Another year of cinema has passed, which means it’s time for our second annual Golden Cages awards, the only end-of-the-year awards program featuring everyone’s favorite actor as a screaming statuette! Over the next two weeks leading up to the Academy Awards, we at Flixist will be announcing our winners across seventeen different categories for what we consider the best achievements in film in 2019. Why do we wait so long into the year to do this? Because we can! So sit back, relax, and enjoy the awards.
For Sama remains my most memorable film of 2019. I had the privilege of interviewing directors Waad al-Kateab and Edward Watts at SXSW this time last year, and that encounter for me cemented the idea that films can actually be used as vehicles, a message, from one person to another. I think we have a tendency to theorise and speculate a lot about what a film means, what a shot implied, what the director might have tried to be doing, whether or not we feel an emotional response to the material, and then we evaluate our window of insight with a number. While that’s not a bad thing — and can be a lot of fun, as any film fan knows — it’s another thing entirely to speak to the people who created a very personal story and chose to share it through this media.
Waad al-Kateab is first and foremost a journalist. Prior to the film’s production she was an avid broadcaster, recording footage of life in Syria. When war broke out, she kept up the practice, filming her life with her husband Hamza, a doctor, and daughter Sama, in Aleppo. Many would shy away from recording the images of life in such a brutal and unforgiving place, but she described her compulsion to do the opposite, so that her story could be told to future generations.
There are the expected horrors of war — hospital bombings, civilan attacks. A pregnant woman is the victim of an attack and her newborn baby is only just rescued. But there are also a significant amount of quiet, reflective moments, verging on the serene. Amid everything, Waad and Hamza treasure their baby girl and relish moments where she giggles at a toy or at someone pulling faces. This childhood shouldn’t have flourished by any stretch of the imagination, but it does. It’s nothing short of miraculous.

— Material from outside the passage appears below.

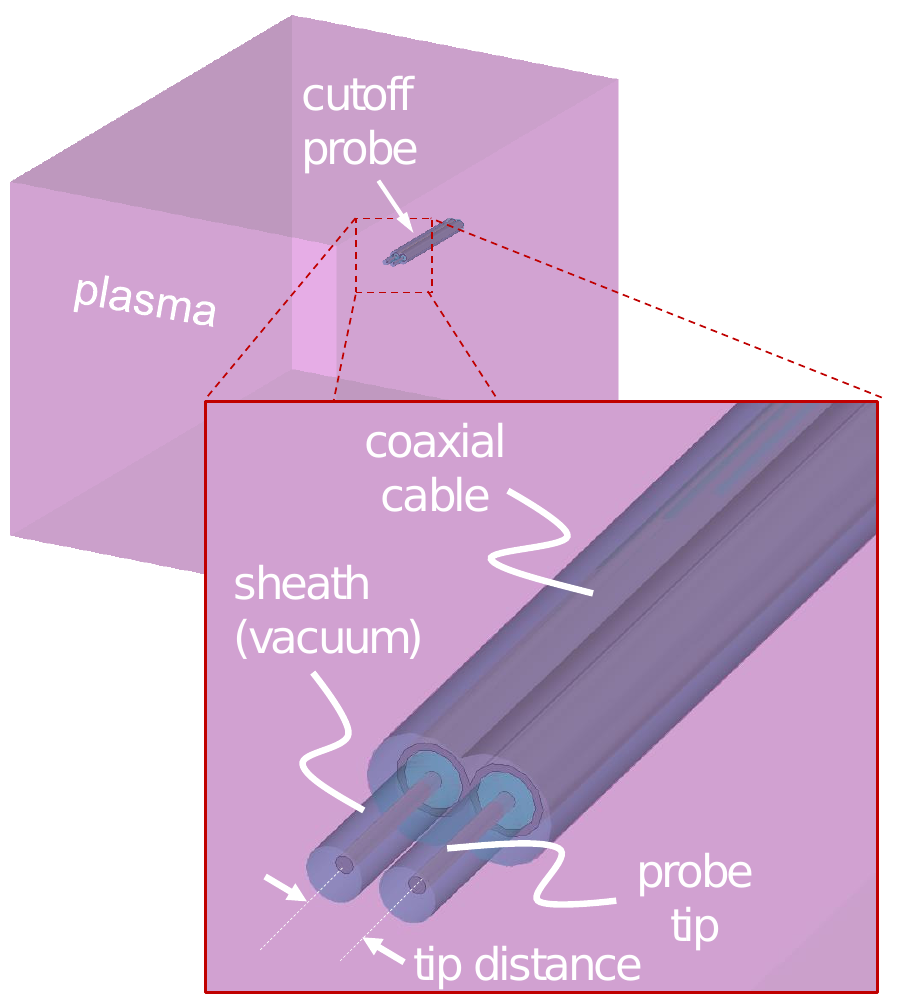
Figure 1. Configuration in a three-dimensional electromagnetic wave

Despite everything, the family survives, and that’s really the triumph of the whole story. After 5 years — which is almost inconceivable, thinking about the living conditions and the constant battle with despicable warfare tactics — Waad had gathered hundreds of hours of footage, enough to compile her own film. I asked her about the construction of the narrative and she admitted it wasn’t easy to narrow it down. I couldn’t disagree — how do you go about building a narrative out of something so traumatic and so lived? But it seems as if the desire to survive something like the Syrian regime was only superseded by Waad’s courage and singular mission to make her story known for her daughter her generation, giving the film a power I’ve rarely seen in films before.